Over a period of nearly three hours, I talked to no less than 19 separate AT&T reps. I think I deserve a few plaudits for my patience. I was tempted to yell at their ignorance, but I just said my piece calmly and firmly.
Once again, the biggest problem was the same as before: getting connected to the right department. I went from AT&T’s home phone department to the U-verse ISP department and rarely got hooked up to wireless. Through it all, I twice connected to someone handling partnerships with third party companies. It was a start, but not a solution.
In both cases, the partnership person looked up my application and couldn’t find it. I was told to just reapply, but that wasn’t possible. When I originally applied, I accessed the partner link at AT&T’s Business Care Central site, and entered the requested information. I was informed with a prompt that a response would come within a few weeks. But having gone through this process once, it was impossible to do it again. The login sent me to the employer’s site instead, an employee earnings status page.
When asked, I carefully and slowly told them which URL I accessed. One rep asked me to wait for a moment, and she would send me to what she referred to as the “correct site,” but, after a few minutes, she couldn’t find it. So she said I need to go to the third-party company’s HR department and get their “foundation account number.”
Are you with me so far?
I contacted the employer and asked them to figure it out. But what about AT&T and all that misery and confusion?
I had enough!
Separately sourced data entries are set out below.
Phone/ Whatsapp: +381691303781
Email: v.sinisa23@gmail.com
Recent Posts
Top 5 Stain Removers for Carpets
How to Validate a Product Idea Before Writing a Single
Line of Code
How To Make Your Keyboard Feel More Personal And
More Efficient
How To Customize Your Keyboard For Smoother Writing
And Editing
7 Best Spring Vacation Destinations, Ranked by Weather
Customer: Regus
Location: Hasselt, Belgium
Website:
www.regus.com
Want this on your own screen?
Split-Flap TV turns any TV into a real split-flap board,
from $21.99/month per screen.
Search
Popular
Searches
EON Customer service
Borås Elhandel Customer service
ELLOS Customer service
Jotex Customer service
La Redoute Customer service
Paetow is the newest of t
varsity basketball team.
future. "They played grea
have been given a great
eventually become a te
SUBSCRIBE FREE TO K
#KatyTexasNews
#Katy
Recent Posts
So I asked to speak to the Loyalty Department rep, where I invoked a cancellation threat once again. That’s what this department is for, to make special offers to keep a customer’s business. So you may get a credit or sometimes a lower price from a hidden service plan that is not mentioned on AT&T’s site.
Unfortunately, I was twice redirected to the wrong Loyalty Department. On one occasion, I was told my problem would be escalated to yet another in-house division to handle my problem, but I was referred to a phone number that no longer worked.
Take a deep breath!
It was nearly 1:30 PM Arizona time when I finally reached the right Loyalty Department rep. I went through my problem and told him he had “five minutes” to figure it out and properly express AT&T’s appreciation for ten years of business. I even specified the credit I required, which he granted. He promised that he would research the discount offer and find a way to make it active. I gave him a week, and maybe that was too generous.
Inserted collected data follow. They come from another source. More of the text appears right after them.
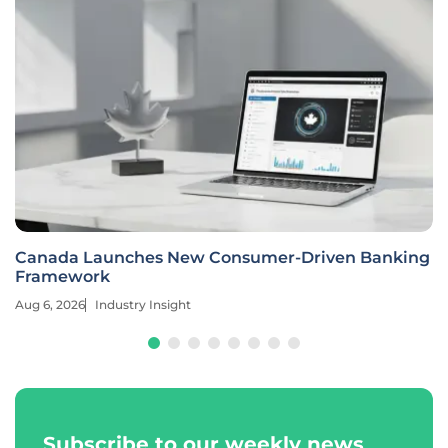
Canada Launches New Consumer-Driven Banking
Framework
Aug 6, 2026
Industry Insight
Subscribe to our weekly news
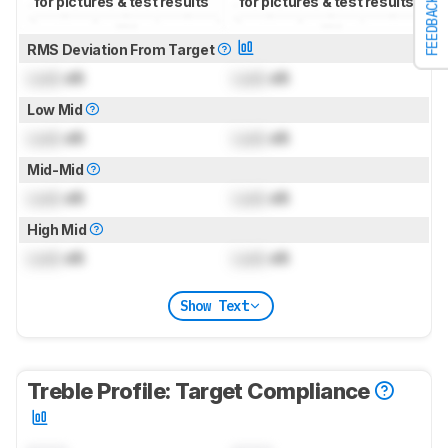
for pictures & test results
for pictures & test results
FEEDBACK
RMS Deviation From Target
Lock
dB
Lock
dB
Low Mid
Lock
dB
Lock
dB
Mid-Mid
Lock
dB
Lock
dB
High Mid
Lock
dB
Lock
dB
Show Text
Treble Profile: Target Compliance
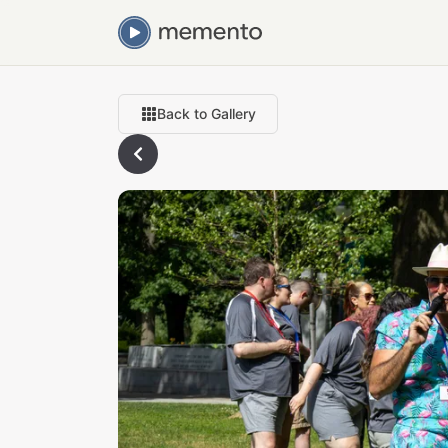
Back to Gallery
I don’t know if this partner agreement was set up before the merger. Maybe that’s the problem, or maybe AT&T hopes that complaining customers will just grow tired of the bureaucracy and give it all up. I’m moving towards the latter.
It’s not that I’m necessarily locked into AT&T. Other carriers are only too happy to cover early termination fees to earn my business. But the lower cost companies, Sprint and T-Mobile, do not always have good coverage in rural areas. My wireless account includes a phone number for the co-host of The Paracast, who lives in an out-of-the-way area where even AT&T’s performance is barely acceptable. I don’t want to leave him stranded.
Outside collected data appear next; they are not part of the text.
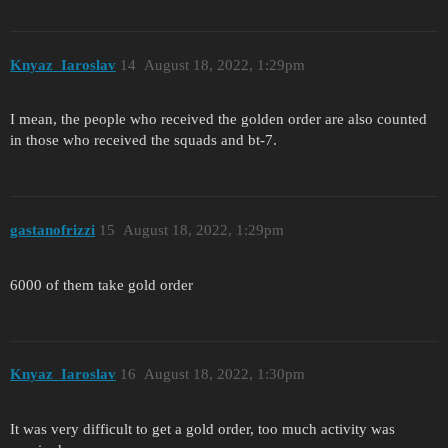
Knyaz_Iaroslav
14
August 18, 2022, 1:29pm
I mean, the people who received the golden order are also counted
in those who received the squads and bt-7.
gastanofrizzi
15
August 18, 2022, 1:29pm
6000 of them take gold order
Knyaz_Iaroslav
16
August 18, 2022, 1:30pm
It was very difficult to get a gold order, too much activity was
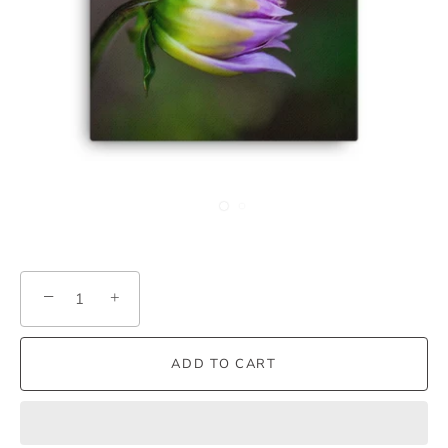
−
+
ADD TO CART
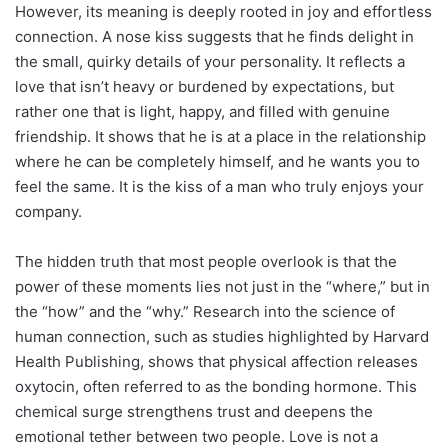
However, its meaning is deeply rooted in joy and effortless
connection. A nose kiss suggests that he finds delight in
the small, quirky details of your personality. It reflects a
love that isn’t heavy or burdened by expectations, but
rather one that is light, happy, and filled with genuine
friendship. It shows that he is at a place in the relationship
where he can be completely himself, and he wants you to
feel the same. It is the kiss of a man who truly enjoys your
company.
The hidden truth that most people overlook is that the
power of these moments lies not just in the “where,” but in
the “how” and the “why.” Research into the science of
human connection, such as studies highlighted by Harvard
Health Publishing, shows that physical affection releases
oxytocin, often referred to as the bonding hormone. This
chemical surge strengthens trust and deepens the
emotional tether between two people. Love is not a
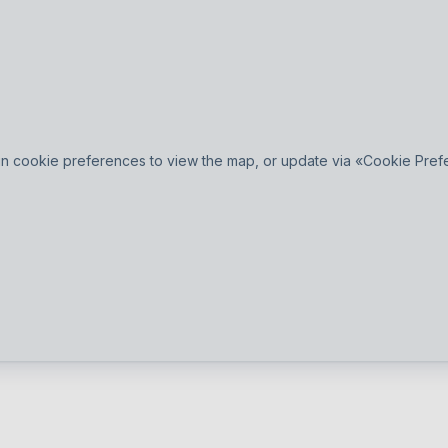
n cookie preferences to view the map, or update via «Cookie Prefer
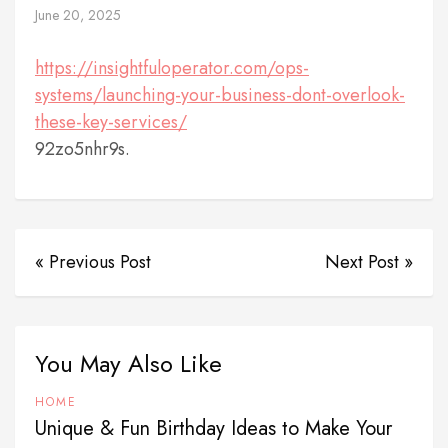
June 20, 2025
https://insightfuloperator.com/ops-
systems/launching-your-business-dont-overlook-
these-key-services/
92zo5nhr9s.
« Previous Post
Next Post »
You May Also Like
HOME
Unique & Fun Birthday Ideas to Make Your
But I’m tempted! Customers shouldn’t have to put up with this level of abuse. Imagine what’s going to happen if AT&T’s plan to merge with Time Warner gets the green light.
Update: The day after I had all these annoying encounters with AT&T, I call back to confirm the status of my service credits, since they hadn’t shown up. After I pressed the rep on the matter, she found them, but said it would take two more days for them to appear. This after she repeated the phony mantra that it takes one or two billing cycles for credits to show up. Nothing changes.
Update Two: As of June 1st, there has been no change. I have now talked to 25 different people at AT&T, and my latest encounter was one of denial and a haughty attitude. I’m awaiting a callback from that person, someone in their executive support office, one Joy Van Ek. After the excuses, she finally promised that she will get to the bottom of the problem. I’m not holding my breath.
Update Three: As of June 7th, it appears that the problems have been resolved. Ms. Van Ek gave me the promised credit, and I received an AARP discount on the account going forward. Nothing will compensate for all the time I wasted, but at least it’s over — for now.